While that trait has catapulted his business into the success it is today, it is the “umph” that Martin puts into his love for Memphis and his passion for helping ensure a strong Memphis workforce that led to his latest venture, My City Rides, a nonprofit he started to provide an affordable, reliable and practical way for Memphians of limited means to get to and from work.

Martin comes from a long line of educators. His grandfather was a superintendent of schools who rode horseback as he traveled around the rural areas of North Carolina checking on the schools. In Martin’s first job, he was a teacher and the school’s bus driver. He talked to me about the difficulty he encountered when the weather was bad, and how children would miss school for days if the roads were impassable. He understands that sometimes people ride on hope, and if there is no ride, then sometimes there is no hope.

So, Martin decided to do what he loves doing: providing hope to others through his strategic vision – in this case, getting folks a ride to work so that they can live their dreams. Through his support of the Boys & Girls Clubs of Greater Memphis he started the Job Seekers program that helps train, motivate and prepare Boys & Girls Club graduates to find meaningful jobs.

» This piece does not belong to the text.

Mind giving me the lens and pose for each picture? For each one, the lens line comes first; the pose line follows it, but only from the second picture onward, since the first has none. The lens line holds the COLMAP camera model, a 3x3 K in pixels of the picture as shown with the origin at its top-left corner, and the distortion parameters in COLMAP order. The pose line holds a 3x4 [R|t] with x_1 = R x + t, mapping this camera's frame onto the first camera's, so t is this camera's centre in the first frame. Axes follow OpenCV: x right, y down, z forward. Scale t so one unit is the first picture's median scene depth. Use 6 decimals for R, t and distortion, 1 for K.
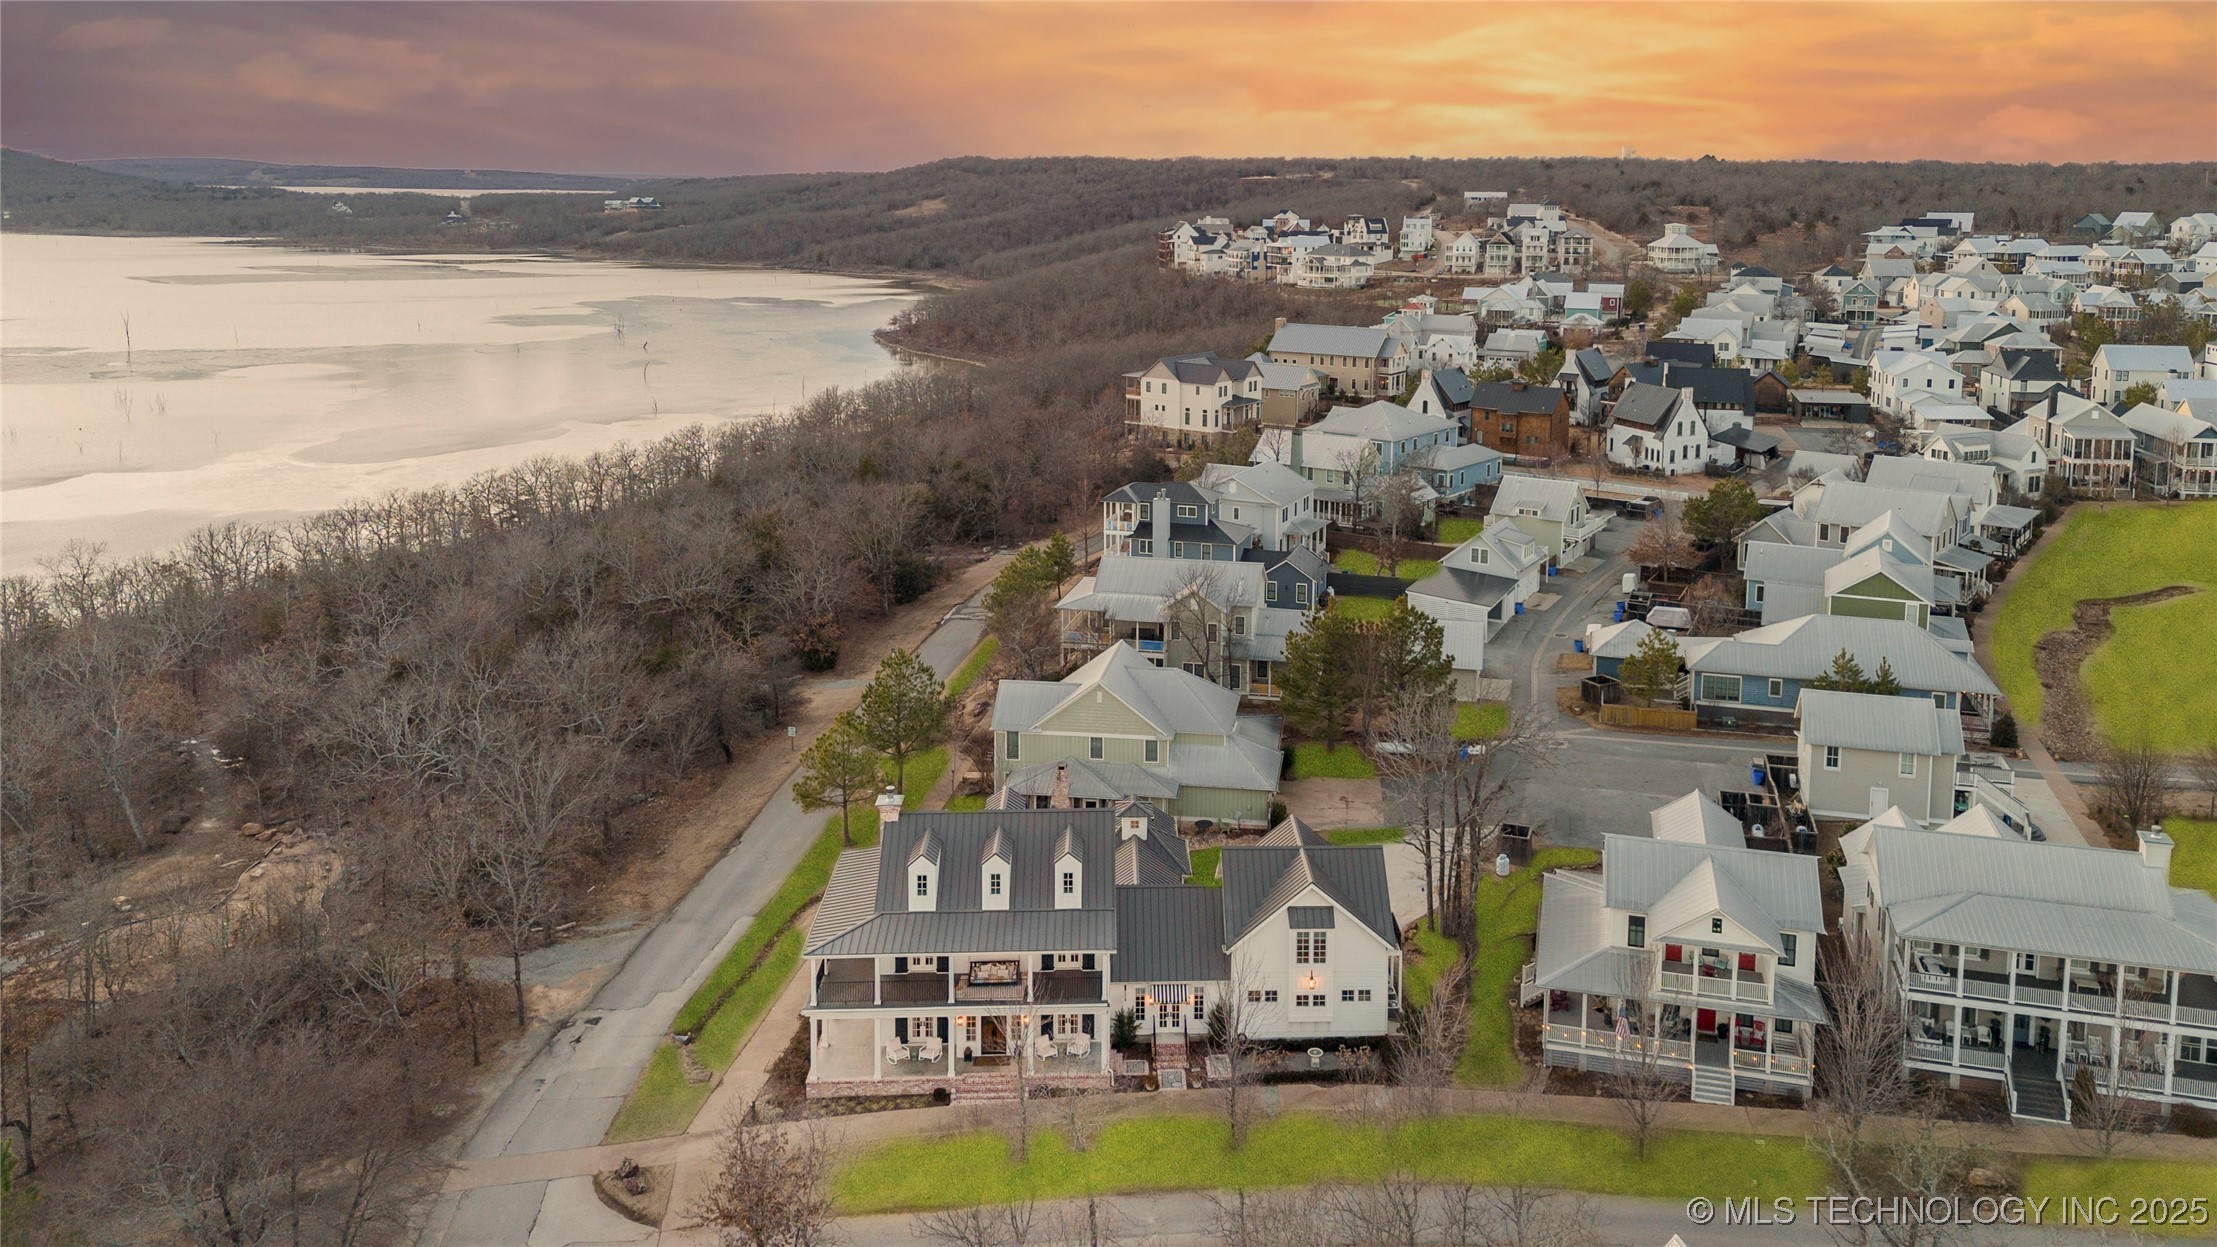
lens RADIAL K [[1573.1, 0, 1106.2], [0, 1573.1, 484.0], [0, 0, 1]] dist [0.086287, -0.082300]
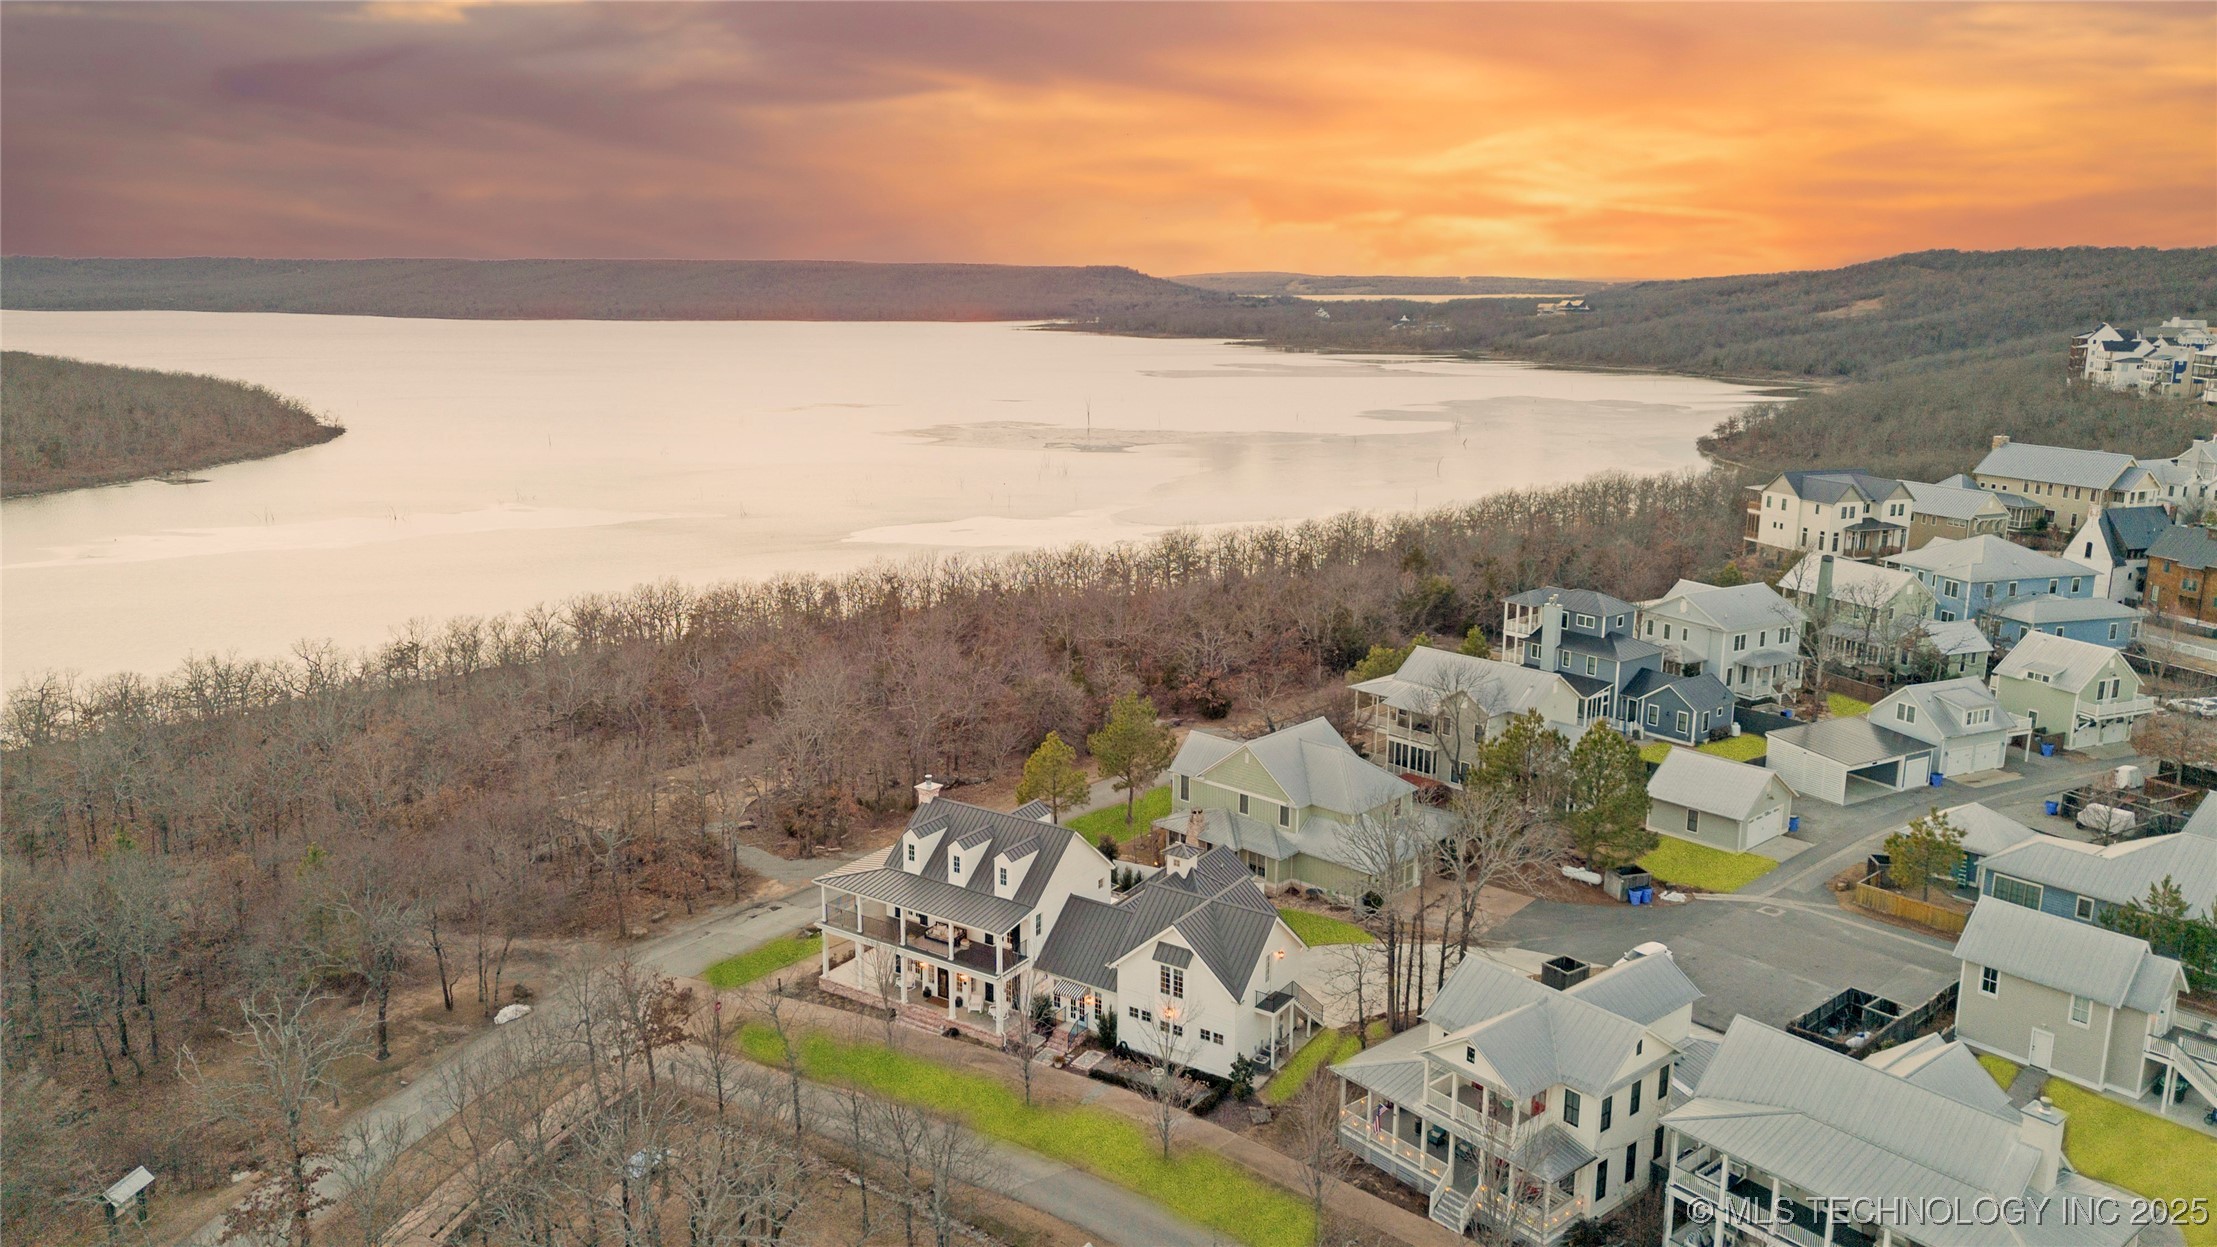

The program is a success and their graduates are in demand, but another problem was uncovered.

“They were running into some significant challenges,” Martin said, “because people would graduate, get the job, and then not be able to get to work.”

Martin, in his usual entrepreneurial style, found a creative solution by partnering My City Rides with employers. Through My City Rides, the employers would offer motor scooters to employees who needed reliable transportation for as little as three dollars a day, about $100 a month, for three years. At the end of the three years the employee would own the scooter.

The employees who enter this program also receive a helmet, maintenance on the scooter, insurance, and safety and license courses. The scooters also give the people a sense of freedom and empowerment.

“If you want to solve a problem,” Martin said, “start at the bottom, where the problem is, with the people who have the problem.”

My City Rides is being field tested now to iron out the details and any kinks, while employers are being recruited to partner with the program and provide reliable, affordable transportation to their employees who need it.

Jay Martin, ever the strategic leader and fierce competitor, having played college basketball and run 14 New York marathons, takes his latest challenge in stride.

“I just like making things better for people,” he says in his warm, personal style.